Charles Hunter | |
Honorific Suffix: | MRCS LSA |
Birth Date: | 1835 |
Birth Place: | London, England |
Death Date: | 8 August |
Death Place: | Hastings, England |
Nationality: | British |
Known For: | Coining the term "hypodermic" and arguing that injected narcotics had a generalised effect. |
Profession: | Medical doctor |
Charles Hunter (18358 August 1878) was an English physician best known for coining the word "hypodermic" and for realising that injections of morphine could relieve pain anywhere in the body, regardless of where the injection was delivered.
Charles Hunter was the only son of surgeon Dr John Charles Hunter of Belgrave Square, London.[1] Hunter qualified as a Member of the Royal College of Surgeons in 1856. He then became House Surgeon at St George's Hospital in London and also worked at the Royal Pimlico Dispensary.[1]

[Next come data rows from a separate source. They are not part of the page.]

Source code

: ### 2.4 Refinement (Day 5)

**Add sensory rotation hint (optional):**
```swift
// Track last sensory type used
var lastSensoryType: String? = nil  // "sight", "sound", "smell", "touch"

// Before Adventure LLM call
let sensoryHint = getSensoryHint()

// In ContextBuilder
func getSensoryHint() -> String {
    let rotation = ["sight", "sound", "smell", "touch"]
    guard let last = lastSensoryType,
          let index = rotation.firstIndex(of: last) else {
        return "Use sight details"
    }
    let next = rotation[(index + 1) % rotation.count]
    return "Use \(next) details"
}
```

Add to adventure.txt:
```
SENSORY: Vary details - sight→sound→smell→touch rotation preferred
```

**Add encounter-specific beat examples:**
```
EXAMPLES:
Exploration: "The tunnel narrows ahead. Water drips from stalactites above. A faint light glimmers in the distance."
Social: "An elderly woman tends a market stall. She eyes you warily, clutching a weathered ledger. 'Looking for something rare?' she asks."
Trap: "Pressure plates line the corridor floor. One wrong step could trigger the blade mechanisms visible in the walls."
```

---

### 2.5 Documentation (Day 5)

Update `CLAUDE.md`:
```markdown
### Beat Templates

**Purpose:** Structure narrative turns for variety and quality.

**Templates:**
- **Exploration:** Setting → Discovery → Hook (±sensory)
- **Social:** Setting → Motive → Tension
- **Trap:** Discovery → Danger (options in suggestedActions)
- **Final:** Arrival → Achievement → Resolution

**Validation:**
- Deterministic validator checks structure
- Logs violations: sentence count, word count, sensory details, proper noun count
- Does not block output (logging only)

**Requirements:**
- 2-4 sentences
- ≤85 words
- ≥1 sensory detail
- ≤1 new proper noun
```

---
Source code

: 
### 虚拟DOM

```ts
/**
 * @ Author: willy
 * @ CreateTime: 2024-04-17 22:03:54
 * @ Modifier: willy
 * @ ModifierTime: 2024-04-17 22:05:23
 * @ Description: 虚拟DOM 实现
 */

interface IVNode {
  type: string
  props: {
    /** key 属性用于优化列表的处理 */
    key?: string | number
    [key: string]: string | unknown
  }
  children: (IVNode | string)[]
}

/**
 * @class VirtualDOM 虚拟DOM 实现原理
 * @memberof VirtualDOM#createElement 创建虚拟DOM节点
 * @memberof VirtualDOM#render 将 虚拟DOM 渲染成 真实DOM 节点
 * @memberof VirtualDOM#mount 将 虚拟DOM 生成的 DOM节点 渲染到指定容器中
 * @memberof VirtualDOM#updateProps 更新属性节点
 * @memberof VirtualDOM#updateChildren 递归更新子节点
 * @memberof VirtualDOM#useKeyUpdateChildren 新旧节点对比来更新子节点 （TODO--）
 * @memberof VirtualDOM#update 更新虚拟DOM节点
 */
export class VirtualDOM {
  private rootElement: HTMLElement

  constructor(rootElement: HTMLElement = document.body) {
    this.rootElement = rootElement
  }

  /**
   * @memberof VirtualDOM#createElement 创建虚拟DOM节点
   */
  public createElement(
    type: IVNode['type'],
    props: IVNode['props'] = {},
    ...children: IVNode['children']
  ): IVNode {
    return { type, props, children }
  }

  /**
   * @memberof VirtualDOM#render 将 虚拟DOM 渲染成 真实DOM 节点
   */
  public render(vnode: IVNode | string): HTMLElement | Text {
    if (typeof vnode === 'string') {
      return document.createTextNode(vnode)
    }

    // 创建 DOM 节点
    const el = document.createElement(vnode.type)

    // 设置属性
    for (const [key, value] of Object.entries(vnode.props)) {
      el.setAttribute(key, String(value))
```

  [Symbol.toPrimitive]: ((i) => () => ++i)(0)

Hunter was very early in his career when he became interested in using syringes to administer injections of pain relief.[1] In the 1860s, he improved on the design of the syringe that had been invented by Alexander Wood by adding the needle point and lateral opening.[2] He also created a locking mechanism to prevent the needle from becoming detached when the plunger was pushed.[3]
Hunter initially followed Wood's method of using syringes to inject morphine locally, into the area where pain was located. However, when this area became infected for one of his patients, he injected elsewhere and realised that the results were still effective.[4] After conducting tests on animals to establish his findings, Hunter campaigned for the "general therapeutic effect" of what he initially called the "ipodermic" method, later inventing the term "hypodermic".[5] He published his findings in 1865, and popularised the use of the syringe in medical circles by speaking at medical society meetings and publishing papers on the subject of hypodermics.[1]
Hunter and Wood then entered into a debate about whose theory was correct.[6] Wood wrote to the Medical Times and Gazette both challenging Hunter's idea that injected drugs could work across the body and also emphasising that he had been the first to look into the effects of injecting. Hunter replied, saying that he had cited Wood and never claimed to have been first, and that his belief in the generalised effect of injected narcotics was correct rather than Wood's belief that morphine only worked locally.[1]
By 1867, the Medical and Chirurgical Society of London appointed a committee to investigate whether injections were best delivered subcutaneously in the area of pain (as Wood insisted), or elsewhere to systemically deliver relief (as Hunter claimed). They emphatically supported Hunter. Francis E. Anstie also recommended Hunter's method, proclaiming that there was absolutely no danger in administering opium hypodermic injection.[7]
Hunter died on 8 August 1878 in a Hastings vicarage after two months of illness, at the age of 43. His early death and Wood's popularity meant that Hunter's legacy in the history of medicine has not endured particularly well by comparison.[1] [8]
Hunter's archive is held at the Wellcome Library in London, with shelfmark MS.6892.[9]